Israel claims that Hamas uses fuel for rocket attacks and has a large amount of fuel meant for civilians. But aid organizations have said that fuel is one of the biggest needs in Gaza, to keep everything from hospitals to bakeries running.

But as Hamas rocket attacks continue, and artillery shelling and small-arms fire intensifies within the territory, determining the source of the damage detected by satellite imagery becomes increasingly difficult.

It was estimated that 27% to 30% of the northern half of the territory had been damaged since the beginning of the war. Throughout the Gaza Strip, they estimate that between 13% and 18% of all structures have been destroyed or damaged, a range of 38,000 to 51,500 buildings.

“It’s just steadily increasing,” said Van Den Hoek, a satellite imagery and remote sensing expert who has been studying this imagery since the war’s onset. There’s damage in areas where people live.

Hamas in Gaza: the number of displaced people in the Gaza Strip and Israeli airstrikes near Bureij refugee camp

The Gaza Strip lies between the Mediterranean Sea, Egypt and Israel. Its footprint is roughly equal to that of the city of Philadelphia, but with a half million more people, many packed into concrete high-rises in tight cities up and down the coast.

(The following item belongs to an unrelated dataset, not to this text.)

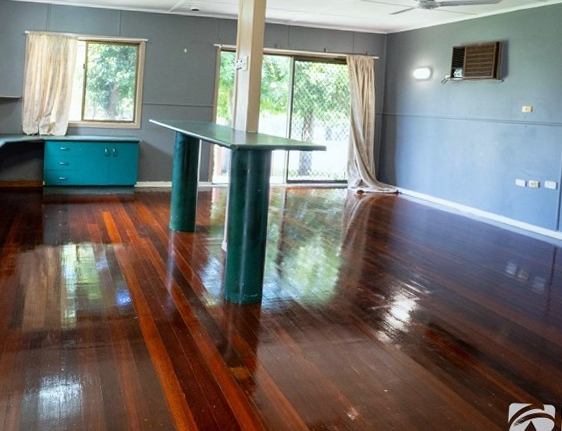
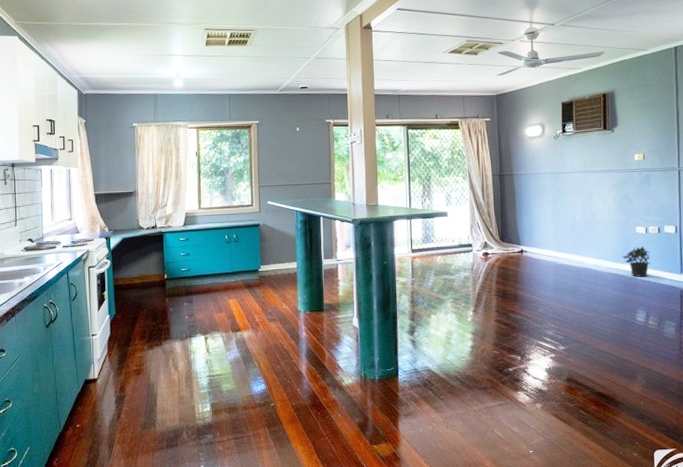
potted plant: none [499,199,528,230] -> present [623,246,651,277]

It is not clear how many people still live in the northern part of the Strip. According to the UN, over 160,000 displaced people are being sheltered in schools across the northern part of Gaza. A further 117,000 displaced people are sheltering in hospitals in Gaza City and northern Gaza, they estimate. The World Health Organization said on Oct. 29 that “evacuation of hospitals is impossible without endangering patients’ lives.”

According to Gaza’s Health Ministry, at least 45 people were killed late on Saturday when bombs fell on Al-Maghazi refugee camp. The Israeli military said Sunday that it was looking into whether or not it was active in the area at that time. Nearby, The Associated Press reports that Israeli airstrikes struck near Bureij refugee camp, killing at least 13.